[SOURCE DOCUMENT Boundary: Start]

There are expenses to being on parole and probation that I am expected to handle regardless of my income and employment situation. Before the pandemic, I even had to pay to be on supervision, but thankfully the nominal fee was wiped out by COVID-19. However, there are still $150 polygraph fees, taken roughly every three months, and a $50-a-month treatment fee. The treatment is something I appreciate, both for the service itself and the prorated cost. I’ve seen other providers charge as much as $475 for an intake, something I didn’t want to risk paying out of pocket for, either as a fugitive or on parole. I didn’t actively seek out any treatment as a fugitive, because of the cost but also because I didn’t want to put the confidentiality agreement between therapist and client to any real test.

These widely accepted practices do not seem like they are in the best interest of public safety and yet, they persist because of my parole officer’s blanket draconian restrictions. In the treatment my parole officer enrolled me in, we learn about the “Big 8 Risk Factors for Criminal Behavior.” Some of them include lifestyle instability (unemployment and homelessness), family stressors, and antisocial values and beliefs — all factors parole actively exacerbates. Scoring my own risk profile is itself an exercise in resentment for authority, especially when I have to give myself demerits for unemployment, unstable housing, positive social supports and family connections, all elements our parole officer treats as a luxury and not an essential part of being human.

These restrictions are unevenly applied throughout the state. I have had people on the registry in neighboring counties call me on the phone and tell me, encouragingly, that the conditions we have here in my county are not ubiquitous across the state. One individual was shocked at the chronic homelessness and unemployment in my county because his experience was vastly different. In fact, he still keeps in contact with his former parole officer, even off supervision, because she was a great ally for him and others on the registry in his county, helping connect them with jobs, housing and positive connections in the community.

Anyone who argues against mass incarceration understands that the law is far from fair and equitably applied; it is these inconsistencies that undermine the criminal legal system and reveal its stench of illegitimacy. Only a tiny minority would argue that our treatment is just and in the best interest of society as a whole. Unfortunately, that minority includes my parole officer.

When I was sitting in county jail fighting my case, the same cast of characters would cycle in and out on sanction, the majority of them on my parole officer’s caseload. I did 18 months there, so I saw the same guys quite a bit. I used to think they were idiots. I used to think, why can’t they just abide and get their supervision over with? What I never thought about at that time was, why don’t they just run and never get caught? But absconding supervision just to survive was what I ended up doing.

I became a fugitive when my parole officer found out I wasn’t homeless, and I couldn’t afford to sit for 90 days in jail as punishment for that, so I ran. Literally I ran out of her office, when she confronted me on an early March day telling me to tell her the truth about where I’d been living. Guys abscond for all sorts of reasons, but usually it’s because they can’t get their basic necessities met on supervision. I would not want to be a fugitive ever again, but there is a certain appeal to being wanted.

There are more than a few guys I know who, after an extended period on the run, voluntarily turned themselves in when they had built up a big enough nest egg to get by on. Being on supervision forces me daily to answer the question: Do I want to survive, or do I want to comply? Because my parole officer makes them mutually exclusive.

I never actually ask myself the next logical question, I’m far too preoccupied with just surviving day to day, but what is the point of supervision if it just makes the community as a whole less safe?

[SOURCE DOCUMENT Boundary: End]
[DATA TO EXAMINE Boundary: Start]

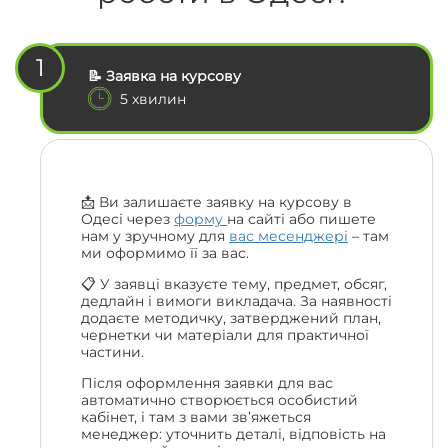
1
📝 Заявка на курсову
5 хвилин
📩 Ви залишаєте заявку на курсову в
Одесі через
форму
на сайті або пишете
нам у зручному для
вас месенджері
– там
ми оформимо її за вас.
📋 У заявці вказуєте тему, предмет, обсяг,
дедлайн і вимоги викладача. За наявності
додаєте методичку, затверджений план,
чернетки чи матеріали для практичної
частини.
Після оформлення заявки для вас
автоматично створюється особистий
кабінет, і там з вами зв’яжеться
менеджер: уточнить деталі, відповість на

[DATA TO EXAMINE Boundary: End]

(TASK DIRECTIONS)
Please reproduce the stretch of the parole passage from "I became a fugitive" through "them mutually exclusive." word for word.

(ANSWER BELOW)
I became a fugitive when my parole officer found out I wasn’t homeless, and I couldn’t afford to sit for 90 days in jail as punishment for that, so I ran. Literally I ran out of her office, when she confronted me on an early March day telling me to tell her the truth about where I’d been living. Guys abscond for all sorts of reasons, but usually it’s because they can’t get their basic necessities met on supervision. I would not want to be a fugitive ever again, but there is a certain appeal to being wanted.

There are more than a few guys I know who, after an extended period on the run, voluntarily turned themselves in when they had built up a big enough nest egg to get by on. Being on supervision forces me daily to answer the question: Do I want to survive, or do I want to comply? Because my parole officer makes them mutually exclusive.